*** Opening of RECORDS PROVIDED ***
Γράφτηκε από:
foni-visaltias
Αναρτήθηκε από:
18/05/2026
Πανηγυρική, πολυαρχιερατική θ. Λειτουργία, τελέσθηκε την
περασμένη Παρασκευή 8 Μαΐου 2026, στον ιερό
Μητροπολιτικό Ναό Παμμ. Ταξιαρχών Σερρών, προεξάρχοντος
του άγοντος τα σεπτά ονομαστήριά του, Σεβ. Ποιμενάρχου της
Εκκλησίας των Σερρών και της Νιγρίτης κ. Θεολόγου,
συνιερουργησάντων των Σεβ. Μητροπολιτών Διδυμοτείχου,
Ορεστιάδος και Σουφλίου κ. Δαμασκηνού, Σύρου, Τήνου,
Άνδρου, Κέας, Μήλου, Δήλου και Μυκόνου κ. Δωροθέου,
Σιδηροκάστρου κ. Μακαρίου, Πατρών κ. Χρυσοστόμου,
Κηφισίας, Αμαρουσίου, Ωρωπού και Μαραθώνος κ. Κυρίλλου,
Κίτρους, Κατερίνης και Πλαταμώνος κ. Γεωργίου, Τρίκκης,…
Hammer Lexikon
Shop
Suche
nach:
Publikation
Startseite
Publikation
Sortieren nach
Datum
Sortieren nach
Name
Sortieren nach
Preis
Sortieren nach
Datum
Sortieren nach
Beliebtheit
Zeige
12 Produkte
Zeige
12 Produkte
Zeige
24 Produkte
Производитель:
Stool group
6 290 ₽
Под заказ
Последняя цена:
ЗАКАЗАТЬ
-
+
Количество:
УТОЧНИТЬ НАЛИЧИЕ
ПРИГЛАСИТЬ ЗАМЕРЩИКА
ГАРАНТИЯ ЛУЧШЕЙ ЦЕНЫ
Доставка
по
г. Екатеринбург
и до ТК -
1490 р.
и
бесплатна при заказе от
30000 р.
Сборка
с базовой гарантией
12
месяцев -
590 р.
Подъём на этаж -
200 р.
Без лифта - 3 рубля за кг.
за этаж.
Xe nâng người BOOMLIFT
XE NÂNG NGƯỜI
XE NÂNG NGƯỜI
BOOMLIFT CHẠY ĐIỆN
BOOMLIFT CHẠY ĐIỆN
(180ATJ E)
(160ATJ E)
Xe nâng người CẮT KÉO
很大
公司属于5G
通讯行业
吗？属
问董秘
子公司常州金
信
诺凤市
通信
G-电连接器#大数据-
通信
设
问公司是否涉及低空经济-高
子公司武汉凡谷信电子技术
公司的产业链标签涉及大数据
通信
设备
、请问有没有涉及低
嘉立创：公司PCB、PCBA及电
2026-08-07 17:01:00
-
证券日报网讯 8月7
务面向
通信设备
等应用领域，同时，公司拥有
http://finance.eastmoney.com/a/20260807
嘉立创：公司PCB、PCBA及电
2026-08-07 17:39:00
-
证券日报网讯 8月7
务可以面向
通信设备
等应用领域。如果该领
*** Close of RECORDS PROVIDED ***
▶ _TASK INSTRUCTIONS_:
Exactly as written above, set down the whole listing again.

▶ _ANSWER TO THE PROBLEM_:
Γράφτηκε από:
foni-visaltias
Αναρτήθηκε από:
18/05/2026
Πανηγυρική, πολυαρχιερατική θ. Λειτουργία, τελέσθηκε την
περασμένη Παρασκευή 8 Μαΐου 2026, στον ιερό
Μητροπολιτικό Ναό Παμμ. Ταξιαρχών Σερρών, προεξάρχοντος
του άγοντος τα σεπτά ονομαστήριά του, Σεβ. Ποιμενάρχου της
Εκκλησίας των Σερρών και της Νιγρίτης κ. Θεολόγου,
συνιερουργησάντων των Σεβ. Μητροπολιτών Διδυμοτείχου,
Ορεστιάδος και Σουφλίου κ. Δαμασκηνού, Σύρου, Τήνου,
Άνδρου, Κέας, Μήλου, Δήλου και Μυκόνου κ. Δωροθέου,
Σιδηροκάστρου κ. Μακαρίου, Πατρών κ. Χρυσοστόμου,
Κηφισίας, Αμαρουσίου, Ωρωπού και Μαραθώνος κ. Κυρίλλου,
Κίτρους, Κατερίνης και Πλαταμώνος κ. Γεωργίου, Τρίκκης,…
Hammer Lexikon
Shop
Suche
nach:
Publikation
Startseite
Publikation
Sortieren nach
Datum
Sortieren nach
Name
Sortieren nach
Preis
Sortieren nach
Datum
Sortieren nach
Beliebtheit
Zeige
12 Produkte
Zeige
12 Produkte
Zeige
24 Produkte
Производитель:
Stool group
6 290 ₽
Под заказ
Последняя цена:
ЗАКАЗАТЬ
-
+
Количество:
УТОЧНИТЬ НАЛИЧИЕ
ПРИГЛАСИТЬ ЗАМЕРЩИКА
ГАРАНТИЯ ЛУЧШЕЙ ЦЕНЫ
Доставка
по
г. Екатеринбург
и до ТК -
1490 р.
и
бесплатна при заказе от
30000 р.
Сборка
с базовой гарантией
12
месяцев -
590 р.
Подъём на этаж -
200 р.
Без лифта - 3 рубля за кг.
за этаж.
Xe nâng người BOOMLIFT
XE NÂNG NGƯỜI
XE NÂNG NGƯỜI
BOOMLIFT CHẠY ĐIỆN
BOOMLIFT CHẠY ĐIỆN
(180ATJ E)
(160ATJ E)
Xe nâng người CẮT KÉO
很大
公司属于5G
通讯行业
吗？属
问董秘
子公司常州金
信
诺凤市
通信
G-电连接器#大数据-
通信
设
问公司是否涉及低空经济-高
子公司武汉凡谷信电子技术
公司的产业链标签涉及大数据
通信
设备
、请问有没有涉及低
嘉立创：公司PCB、PCBA及电
2026-08-07 17:01:00
-
证券日报网讯 8月7
务面向
通信设备
等应用领域，同时，公司拥有
http://finance.eastmoney.com/a/20260807
嘉立创：公司PCB、PCBA及电
2026-08-07 17:39:00
-
证券日报网讯 8月7
务可以面向
通信设备
等应用领域。如果该领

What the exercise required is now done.